BEGIN Excerpted records

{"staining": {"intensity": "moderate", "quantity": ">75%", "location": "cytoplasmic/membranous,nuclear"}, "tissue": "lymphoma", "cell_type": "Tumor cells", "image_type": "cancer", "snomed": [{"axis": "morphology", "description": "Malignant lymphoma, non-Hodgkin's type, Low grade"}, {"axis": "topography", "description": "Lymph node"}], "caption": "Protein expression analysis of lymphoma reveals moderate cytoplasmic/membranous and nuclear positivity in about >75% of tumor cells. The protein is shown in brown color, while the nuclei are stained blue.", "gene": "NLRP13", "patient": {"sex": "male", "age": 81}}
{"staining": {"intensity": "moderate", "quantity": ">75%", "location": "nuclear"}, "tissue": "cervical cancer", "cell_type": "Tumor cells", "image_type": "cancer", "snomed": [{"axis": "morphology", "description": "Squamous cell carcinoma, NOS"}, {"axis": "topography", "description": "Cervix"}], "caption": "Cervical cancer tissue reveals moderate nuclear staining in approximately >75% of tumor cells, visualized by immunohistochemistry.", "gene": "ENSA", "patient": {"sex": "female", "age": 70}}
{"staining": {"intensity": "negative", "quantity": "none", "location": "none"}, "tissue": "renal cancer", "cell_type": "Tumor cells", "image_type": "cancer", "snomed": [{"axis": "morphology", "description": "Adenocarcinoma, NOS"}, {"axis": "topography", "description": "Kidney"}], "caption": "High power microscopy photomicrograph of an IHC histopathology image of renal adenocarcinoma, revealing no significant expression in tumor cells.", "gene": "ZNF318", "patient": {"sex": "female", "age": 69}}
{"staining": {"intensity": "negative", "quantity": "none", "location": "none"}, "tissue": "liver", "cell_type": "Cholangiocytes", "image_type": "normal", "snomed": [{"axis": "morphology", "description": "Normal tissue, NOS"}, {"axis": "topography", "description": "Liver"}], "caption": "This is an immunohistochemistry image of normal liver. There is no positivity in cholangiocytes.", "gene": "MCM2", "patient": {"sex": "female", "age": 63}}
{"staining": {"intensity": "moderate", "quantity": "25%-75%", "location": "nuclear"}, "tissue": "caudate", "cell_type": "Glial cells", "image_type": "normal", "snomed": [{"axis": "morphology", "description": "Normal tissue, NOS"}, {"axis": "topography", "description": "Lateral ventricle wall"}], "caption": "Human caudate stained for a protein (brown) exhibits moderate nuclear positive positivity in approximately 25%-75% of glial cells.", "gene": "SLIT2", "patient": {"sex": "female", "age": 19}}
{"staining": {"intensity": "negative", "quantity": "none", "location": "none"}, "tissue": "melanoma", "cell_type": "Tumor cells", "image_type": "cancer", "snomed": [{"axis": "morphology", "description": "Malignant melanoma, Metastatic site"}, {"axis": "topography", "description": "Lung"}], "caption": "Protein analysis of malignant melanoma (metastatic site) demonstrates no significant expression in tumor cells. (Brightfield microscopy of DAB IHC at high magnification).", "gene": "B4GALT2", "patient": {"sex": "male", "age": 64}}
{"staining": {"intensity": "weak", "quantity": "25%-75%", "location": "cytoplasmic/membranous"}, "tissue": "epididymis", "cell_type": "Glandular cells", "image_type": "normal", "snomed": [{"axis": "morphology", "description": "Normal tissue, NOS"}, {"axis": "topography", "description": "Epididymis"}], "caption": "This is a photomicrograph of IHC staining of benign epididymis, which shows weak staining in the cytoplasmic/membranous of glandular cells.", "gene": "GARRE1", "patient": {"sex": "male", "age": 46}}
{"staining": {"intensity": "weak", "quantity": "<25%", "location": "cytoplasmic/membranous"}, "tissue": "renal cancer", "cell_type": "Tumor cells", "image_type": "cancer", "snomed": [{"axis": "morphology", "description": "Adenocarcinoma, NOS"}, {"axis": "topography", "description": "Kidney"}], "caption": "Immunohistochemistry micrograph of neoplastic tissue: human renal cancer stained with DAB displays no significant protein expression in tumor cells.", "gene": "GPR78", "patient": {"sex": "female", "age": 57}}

END Excerpted records

### Work request
Every entry above should be transcribed exactly and in full.

### Solution for this problem
{"staining": {"intensity": "moderate", "quantity": ">75%", "location": "cytoplasmic/membranous,nuclear"}, "tissue": "lymphoma", "cell_type": "Tumor cells", "image_type": "cancer", "snomed": [{"axis": "morphology", "description": "Malignant lymphoma, non-Hodgkin's type, Low grade"}, {"axis": "topography", "description": "Lymph node"}], "caption": "Protein expression analysis of lymphoma reveals moderate cytoplasmic/membranous and nuclear positivity in about >75% of tumor cells. The protein is shown in brown color, while the nuclei are stained blue.", "gene": "NLRP13", "patient": {"sex": "male", "age": 81}}
{"staining": {"intensity": "moderate", "quantity": ">75%", "location": "nuclear"}, "tissue": "cervical cancer", "cell_type": "Tumor cells", "image_type": "cancer", "snomed": [{"axis": "morphology", "description": "Squamous cell carcinoma, NOS"}, {"axis": "topography", "description": "Cervix"}], "caption": "Cervical cancer tissue reveals moderate nuclear staining in approximately >75% of tumor cells, visualized by immunohistochemistry.", "gene": "ENSA", "patient": {"sex": "female", "age": 70}}
{"staining": {"intensity": "negative", "quantity": "none", "location": "none"}, "tissue": "renal cancer", "cell_type": "Tumor cells", "image_type": "cancer", "snomed": [{"axis": "morphology", "description": "Adenocarcinoma, NOS"}, {"axis": "topography", "description": "Kidney"}], "caption": "High power microscopy photomicrograph of an IHC histopathology image of renal adenocarcinoma, revealing no significant expression in tumor cells.", "gene": "ZNF318", "patient": {"sex": "female", "age": 69}}
{"staining": {"intensity": "negative", "quantity": "none", "location": "none"}, "tissue": "liver", "cell_type": "Cholangiocytes", "image_type": "normal", "snomed": [{"axis": "morphology", "description": "Normal tissue, NOS"}, {"axis": "topography", "description": "Liver"}], "caption": "This is an immunohistochemistry image of normal liver. There is no positivity in cholangiocytes.", "gene": "MCM2", "patient": {"sex": "female", "age": 63}}
{"staining": {"intensity": "moderate", "quantity": "25%-75%", "location": "nuclear"}, "tissue": "caudate", "cell_type": "Glial cells", "image_type": "normal", "snomed": [{"axis": "morphology", "description": "Normal tissue, NOS"}, {"axis": "topography", "description": "Lateral ventricle wall"}], "caption": "Human caudate stained for a protein (brown) exhibits moderate nuclear positive positivity in approximately 25%-75% of glial cells.", "gene": "SLIT2", "patient": {"sex": "female", "age": 19}}
{"staining": {"intensity": "negative", "quantity": "none", "location": "none"}, "tissue": "melanoma", "cell_type": "Tumor cells", "image_type": "cancer", "snomed": [{"axis": "morphology", "description": "Malignant melanoma, Metastatic site"}, {"axis": "topography", "description": "Lung"}], "caption": "Protein analysis of malignant melanoma (metastatic site) demonstrates no significant expression in tumor cells. (Brightfield microscopy of DAB IHC at high magnification).", "gene": "B4GALT2", "patient": {"sex": "male", "age": 64}}
{"staining": {"intensity": "weak", "quantity": "25%-75%", "location": "cytoplasmic/membranous"}, "tissue": "epididymis", "cell_type": "Glandular cells", "image_type": "normal", "snomed": [{"axis": "morphology", "description": "Normal tissue, NOS"}, {"axis": "topography", "description": "Epididymis"}], "caption": "This is a photomicrograph of IHC staining of benign epididymis, which shows weak staining in the cytoplasmic/membranous of glandular cells.", "gene": "GARRE1", "patient": {"sex": "male", "age": 46}}
{"staining": {"intensity": "weak", "quantity": "<25%", "location": "cytoplasmic/membranous"}, "tissue": "renal cancer", "cell_type": "Tumor cells", "image_type": "cancer", "snomed": [{"axis": "morphology", "description": "Adenocarcinoma, NOS"}, {"axis": "topography", "description": "Kidney"}], "caption": "Immunohistochemistry micrograph of neoplastic tissue: human renal cancer stained with DAB displays no significant protein expression in tumor cells.", "gene": "GPR78", "patient": {"sex": "female", "age": 57}}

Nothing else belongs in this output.